Our scripture text today is from the book of Hebrews. Hebrews 11 has been one of my favorite chapters of the Bible since I was little. It is a beautiful litany of the ways in which people all throughout the stories in the scriptures relied on their faith in God to help them do the seemingly impossible, to confront injustice, to stand up in the face of persecution, to travel to unknown places and face hostile opposition. It’s a litany of people who heard God’s promises, believed them, and lived their lives accordingly, even when they didn’t get to see those promises come to pass in their lifetime. I encourage you to read the whole chapter.
The author writes, “Now faith is the assurance of things hoped for, the conviction of things not seen.” After listing many we might think of as biblical “heroes,” the author says, “All of these died in faith without having received the promises, but from a distance they saw and greeted them.” And he concludes, “Therefore, since we are surrounded by so great a cloud of witnesses, let us also lay aside every weight and the sin that clings so closely, and let us run with perseverance the race that is set before us, looking to Jesus, the pioneer and perfecter of our faith.” For every name listed in Hebrews 11, God was very real to them, and it showed. Because their faith in God was firm - not because they were so wonderful, but because they believed that God was truly so wonderful - they were able to live faithfully, serve faithfully in God’s name.  

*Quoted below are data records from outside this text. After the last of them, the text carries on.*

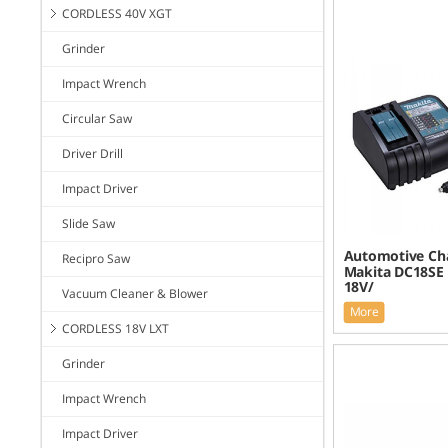
CORDLESS 40V XGT
Grinder
Impact Wrench
Circular Saw
Driver Drill
Impact Driver
Slide Saw
Automotive Cha
Recipro Saw
Makita DC18SE 
18V/
Vacuum Cleaner & Blower
More
CORDLESS 18V LXT
Grinder
Impact Wrench
Impact Driver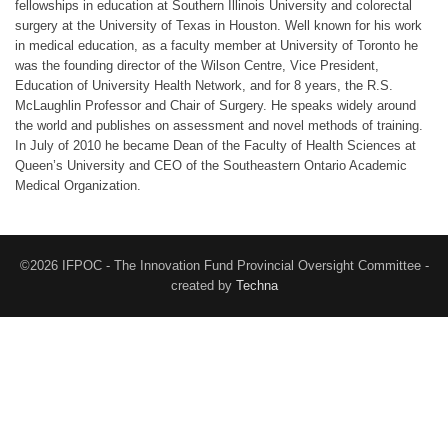
fellowships in education at Southern Illinois University and colorectal
surgery at the University of Texas in Houston. Well known for his work
in medical education, as a faculty member at University of Toronto he
was the founding director of the Wilson Centre, Vice President,
Education of University Health Network, and for 8 years, the R.S.
McLaughlin Professor and Chair of Surgery. He speaks widely around
the world and publishes on assessment and novel methods of training.
In July of 2010 he became Dean of the Faculty of Health Sciences at
Queen’s University and CEO of the Southeastern Ontario Academic
Medical Organization.
©2026 IFPOC - The Innovation Fund Provincial Oversight Committee -
created by
Techna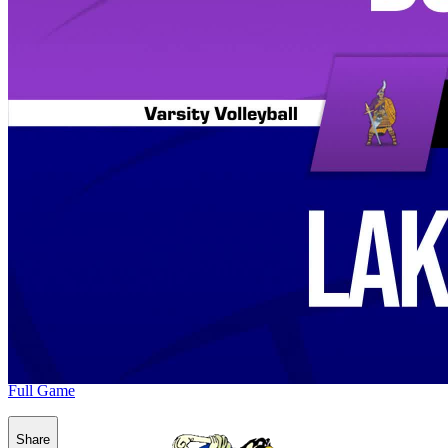
Full Game
Share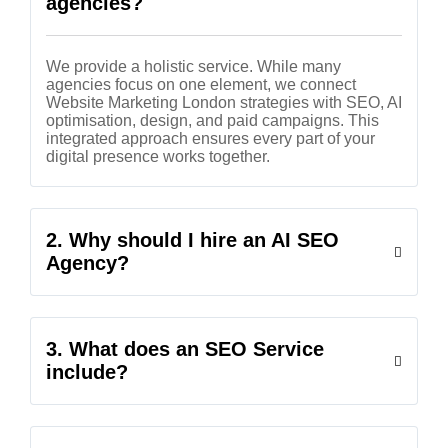
agencies?
We provide a holistic service. While many
agencies focus on one element, we connect
Website Marketing London strategies with SEO, AI
optimisation, design, and paid campaigns. This
integrated approach ensures every part of your
digital presence works together.
2. Why should I hire an AI SEO
Agency?
3. What does an SEO Service
include?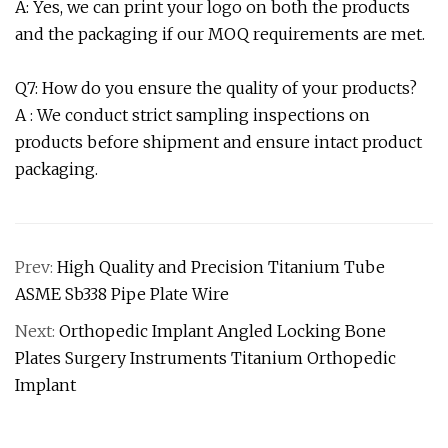
A: Yes, we can print your logo on both the products
and the packaging if our MOQ requirements are met.
Q7: How do you ensure the quality of your products?
A : We conduct strict sampling inspections on
products before shipment and ensure intact product
packaging.
Prev:
High Quality and Precision Titanium Tube
ASME Sb338 Pipe Plate Wire
Next:
Orthopedic Implant Angled Locking Bone
Plates Surgery Instruments Titanium Orthopedic
Implant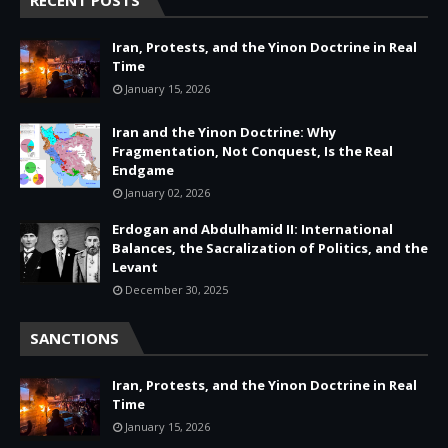
Iran, Protests, and the Yinon Doctrine in Real
Time
January 15, 2026
Iran and the Yinon Doctrine: Why
Fragmentation, Not Conquest, Is the Real
Endgame
January 02, 2026
Erdogan and Abdulhamid II: International
Balances, the Sacralization of Politics, and the
Levant
December 30, 2025
SANCTIONS
Iran, Protests, and the Yinon Doctrine in Real
Time
January 15, 2026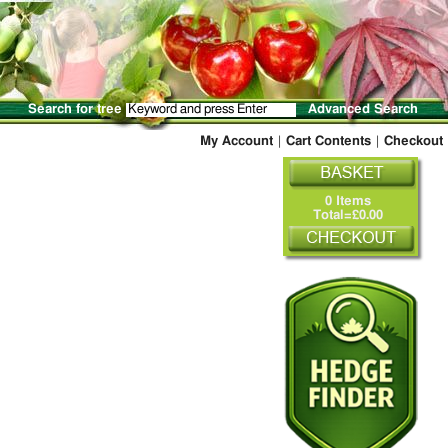
Search for tree
Advanced Search
My Account
|
Cart Contents
|
Checkout
0 Items
Total=£0.00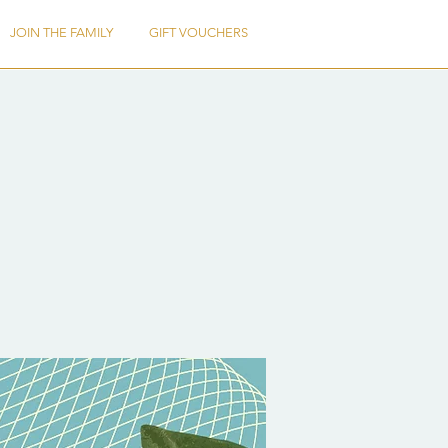
JOIN THE FAMILY
GIFT VOUCHERS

As we reflect on these Holy Club questions today, as we’ve listened to Taylor’s testimony, as we are full of hope for the lives, for the futures of the people we celebrate today: the newly baptized, our friends heading to a new place, our graduates entering a new season of life, as we hear the litany of faith in Hebrews, I have a few questions of my own to add to Wesley’s.

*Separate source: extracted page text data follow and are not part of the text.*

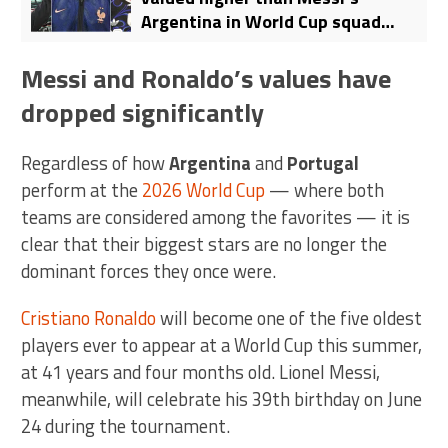
Argentina in World Cup squad
ranking: Mbappe’s France top the
list
Messi and Ronaldo’s values have
dropped significantly
Regardless of how
Argentina
and
Portugal
perform at the
2026 World Cup
— where both
teams are considered among the favorites — it is
clear that their biggest stars are no longer the
dominant forces they once were.
Cristiano Ronaldo
will become one of the five oldest
players ever to appear at a World Cup this summer,
at 41 years and four months old. Lionel Messi,
meanwhile, will celebrate his 39th birthday on June
24 during the tournament.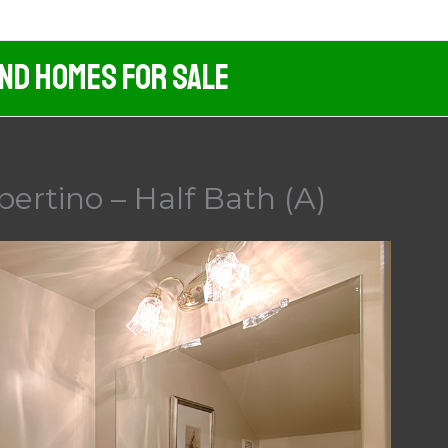
And Homes For Sale
pertino – Half Bath (A)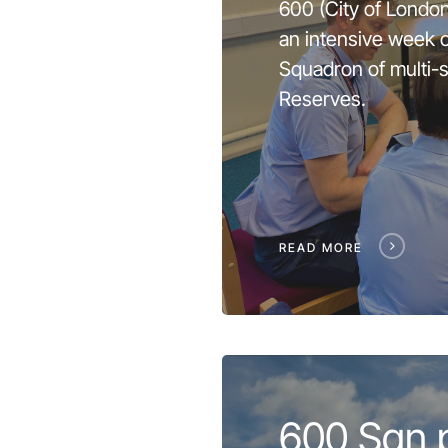
600 (City of Londo
an intensive week of
Squadron of multi-s
Reserves.
READ MORE
600 Sqn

What have you done by faith? In other words, what has your faith enabled you to do that you couldn’t have done or wouldn’t have done otherwise?

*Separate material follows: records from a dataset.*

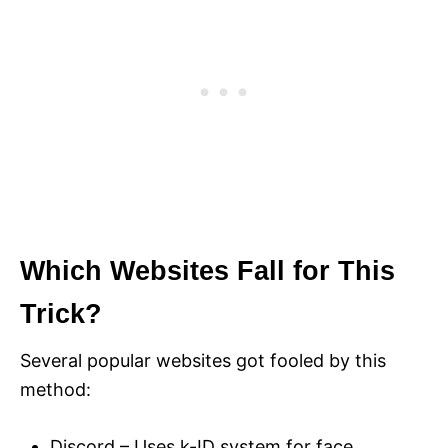
Which Websites Fall for This
Trick?
Several popular websites got fooled by this
method:
Discord – Uses k-ID system for face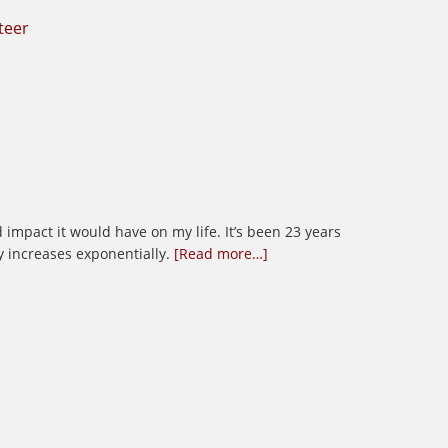
teer
 impact it would have on my life. It’s been 23 years
about
y increases exponentially.
[Read more…]
Happy
Veterans
Day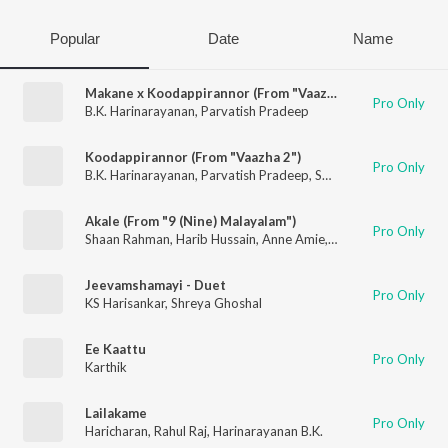
Popular
Date
Name
Makane x Koodappirannor (From "Vaazha 2")
Pro Only
B.K. Harinarayanan
,
Parvatish Pradeep
Koodappirannor (From "Vaazha 2")
Pro Only
B.K. Harinarayanan
,
Parvatish Pradeep
,
Sooraj Santhosh
,
Nila 
Akale (From "9 (Nine) Malayalam")
Pro Only
Shaan Rahman
,
Harib Hussain
,
Anne Amie
,
B.K. Harinarayanan
Jeevamshamayi - Duet
Pro Only
KS Harisankar
,
Shreya Ghoshal
Ee Kaattu
Pro Only
Karthik
Lailakame
Pro Only
Haricharan
,
Rahul Raj
,
Harinarayanan B.K.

Who is in your cloud of witnesses? The author of Hebrews lists so many from the biblical witness. If you had to write your own version of Hebrews 11, whose faith stories are the ones that are shaping and inspiring you, beyond the pages of the Bible?
Have you endured consequences for your faith? What helps you get through, when keeping faith is hard?

What promises of God can you see being fulfilled in your life, but maybe still at a distance? Today when I think of Hadley and Sutherlynn, Shea-Marie and Taylor and Emily, Cadie, Kelly, Ayse, Killian, Bryn, and Rhydian - I see people in whom the promises of God are at work. And the unfolding of some of these promises, I hope we get to see up close, as young lives unfold in our midst, and with our support. And some of these promises we’ll see unfold but from a distance. Wherever we are, wherever we go, whatever we encounter: God is faithful. Christ is real. And God’s promises are realized in their time. That’s a blessing worth sharing, a faith worth sharing. Thanks be to God. Amen.